Anniversary special on the science of the Christchurch quakes a lucid and compelling reminder of our fragility.

I felt like I'd gone back to the future on Sunday night when I turned to Prime and came upon one of those most rare and ancient beasts, a serious-minded television documentary, though it took a disaster to make it.

It was called Aftermath: Where the Faults Lie, a good-looking and clever hour-long piece by director/producer Virginia Wright about the Christchurch earthquakes, screened to mark the second anniversary of the second quake which took 185 lives and, after the dust finally settles, 8000 buildings.

But rather than look at the human cost or the politics of the earthquakes and their aftermath, this documentary told the scientific story.

The stars here were seismologists and building technologists, but gosh they were lucid and charismatic ones.


Poetry, oddly, was never far away as we looked to the restless earth that lies beneath our feet.

"It's what makes New Zealand beautiful," one scientist said of the frightening fault lines that made our mountains and that run under and around our fragile land and through some of our cities, of course.

I have a new feeling for our fragility after watching Aftermath. I now know, for instance, that subterranean rock stores energy from previous movements and releases it should the opportunity occur - as it did with the deadly second quake in Christchurch.

It was upsetting seeing some of the news and amateur footage from that day and not a lot less upsetting listening to New Zealand's seismic outlook.
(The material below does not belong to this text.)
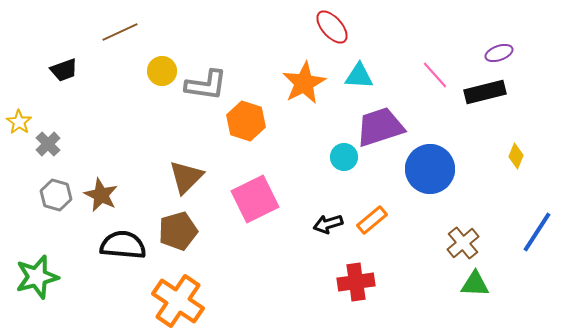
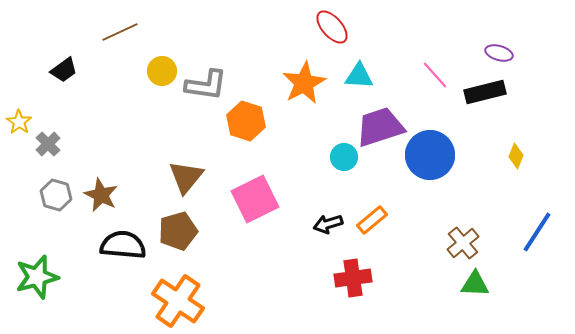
purple ellipse: rotated 36 degrees clockwise
black trapezoid: rotated 16 degrees counterclockwise
blue circle: moved 14 px up
brown triangle: rotated 6 degrees counterclockwise
red cross: moved 3 px left, 4 px up
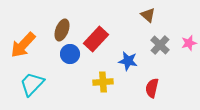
But compelling.

The documentary moved on to look at the wider tectonic picture and at what we're doing - and not doing - with our building codes and our building science to survive the apparently inevitable next one - or more.
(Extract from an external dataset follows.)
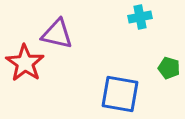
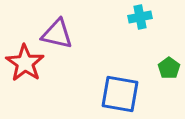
green pentagon: rotated 20 degrees clockwise
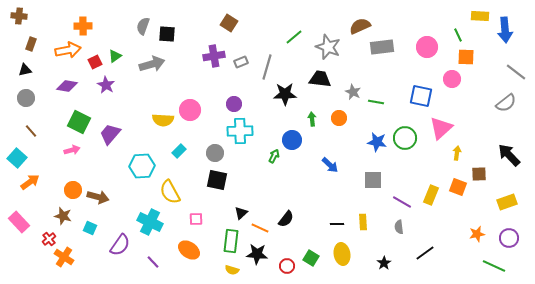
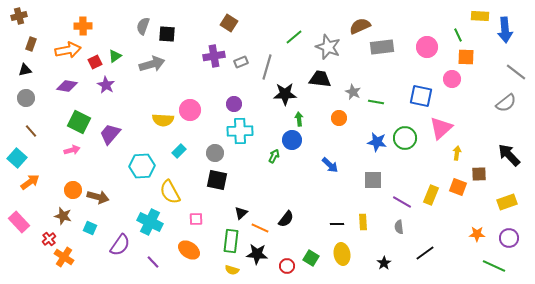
brown cross at (19, 16): rotated 21 degrees counterclockwise
green arrow at (312, 119): moved 13 px left
orange star at (477, 234): rotated 14 degrees clockwise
And, using computer graphics and even old-fashioned working scale models, Aftermath managed to explain the mysteries of liquefaction and flexible (as opposed to floating) buildings.

Though there was nothing terribly poetic about the scientist who said the next earthquake was "only a matter of time".

On a considerably lighter note, I checked back in with Sunny Skies, TV3's camp new 8pm Friday night comedy series. And when I say camp, I mean camping ground.

This show is another sort of back-to-the-future experience - in this case, back to the world of the good old Kiwi camping ground, though this time featuring two inappropriate brothers and a cast of over-coloured characters.

I wasn't that impressed by episode one and its over-heated and unlikely set-up, but a couple of episodes in and the series is settling down a little, though it remains a broad and unsubtle sort of comedy. Old-fashioned too.

But funnier than it started out, even if its humour often tends to be of the corny old English variety - Are You Being Served? with camper vans. Though Oliver Driver, as the nasty brother, gets to indulge his flair for mad verbal riffing.

But it was stoner handyman Gunna who had the goofiest line of last Friday's show, expressing his qualms about entering the camp's abandoned Cabin 13.

"I've got a thing about the number 13," he mumbled. "When I was at school, everyone turned 13 in the same year. Spooky."

Maybe not a laugh so much as a groan. And it is growing on me.